Because I’m subconsciously waiting for an Alan Bennett moment I become aware, as the bus approaches the town centre, that I’m looking for something comedic in a set of exchanges that is heartfelt, sincere and is possibly being replicated on buses up and down the country at that very moment. This isn’t a source for comic invention; it’s three ordinary, pretty well-informed pensioners who think the country’s in a mess, that they’re being fed misinformation and that the government is run by a daft posh-boy. It might not be nuanced, but there’s not much I don’t agree with.
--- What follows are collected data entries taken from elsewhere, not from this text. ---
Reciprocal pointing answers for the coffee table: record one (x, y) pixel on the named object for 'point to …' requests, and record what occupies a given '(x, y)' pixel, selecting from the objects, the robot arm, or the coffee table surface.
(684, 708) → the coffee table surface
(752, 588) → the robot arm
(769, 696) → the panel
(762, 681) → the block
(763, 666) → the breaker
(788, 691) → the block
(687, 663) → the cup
I’m not arguing that the BBC is the puppet of the state. It gives voice to oppositionists, contrarians and minority viewpoints – albeit often late at night and in tucked-away corners of the radio scheduling. It makes an effort to be diverse and it must be doing a reasonably good job because the Daily Mail absolutely hates it as an organisation. It is clearly respected on the global stage as a reliable news organisation and often gives succour to those in imperilled situations around the world who seek something like objective information – hence it is often the target of a range of of dictatorial regimes. I might well be wrong, but the irritated pensioners might have conceded some of that.
Regular readers will know that I like Shakespeare and I like Marx (both Karl and Groucho) so I’ll turn to them both to help me out. First, Karl, who tells us that the dominant ideas in any society are the ideas of the ruling class. The BBC, for all of its fine attempts at egalitarianism, promotes a consensual view that echoes such ideas: we often call it ‘common sense’ – but whose common sense, exactly?
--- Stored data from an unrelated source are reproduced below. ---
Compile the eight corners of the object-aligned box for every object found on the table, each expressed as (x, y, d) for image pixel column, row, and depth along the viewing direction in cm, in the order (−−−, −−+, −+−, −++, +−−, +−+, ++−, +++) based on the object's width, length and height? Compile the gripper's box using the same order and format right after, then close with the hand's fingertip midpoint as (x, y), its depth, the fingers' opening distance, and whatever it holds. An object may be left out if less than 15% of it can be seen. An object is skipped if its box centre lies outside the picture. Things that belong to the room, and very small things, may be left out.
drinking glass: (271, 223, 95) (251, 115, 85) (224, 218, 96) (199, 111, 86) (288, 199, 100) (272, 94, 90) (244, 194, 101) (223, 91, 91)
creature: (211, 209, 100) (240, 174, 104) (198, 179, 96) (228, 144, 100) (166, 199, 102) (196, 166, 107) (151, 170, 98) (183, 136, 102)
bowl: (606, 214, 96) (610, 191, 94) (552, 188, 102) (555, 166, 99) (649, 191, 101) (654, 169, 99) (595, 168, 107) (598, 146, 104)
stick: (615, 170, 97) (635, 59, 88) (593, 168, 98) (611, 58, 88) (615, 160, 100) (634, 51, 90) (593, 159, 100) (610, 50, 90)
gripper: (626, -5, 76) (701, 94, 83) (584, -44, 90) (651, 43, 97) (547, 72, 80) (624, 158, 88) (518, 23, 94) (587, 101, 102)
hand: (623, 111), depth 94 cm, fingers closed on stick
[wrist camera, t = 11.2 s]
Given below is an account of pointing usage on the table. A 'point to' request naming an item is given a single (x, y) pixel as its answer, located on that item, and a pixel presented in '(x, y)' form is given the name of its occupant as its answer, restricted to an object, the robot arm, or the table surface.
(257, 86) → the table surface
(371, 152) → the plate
And because it is a far-reaching institution, people like me and the 602 pensioners, glean a good deal of our information about current affairs from it and we shoot the messenger when that news is baffling and unsettling. In Anthony and Cleopatra a poor old go-between is sent to bring the news to Cleopatra that Anthony has married someone else. When she threatens to have him ‘whipped with wire and stewed in brine’ the unhappy post-boy complains that ‘I that bring the news, made not the match’. As staid, middle-class and credulous as the BBC may be, and as slanted as its editorial decisions clearly are, they are, like me, trying to be jolly with no picture cards in my hand. Its opportunities for fun are limited. If it’s entertaining news we’re after, then maybe a few moments each with either Fox or the despicable Sun newspaper might convince us that looking at the BBC with a wary eye might serve us reasonably well after all.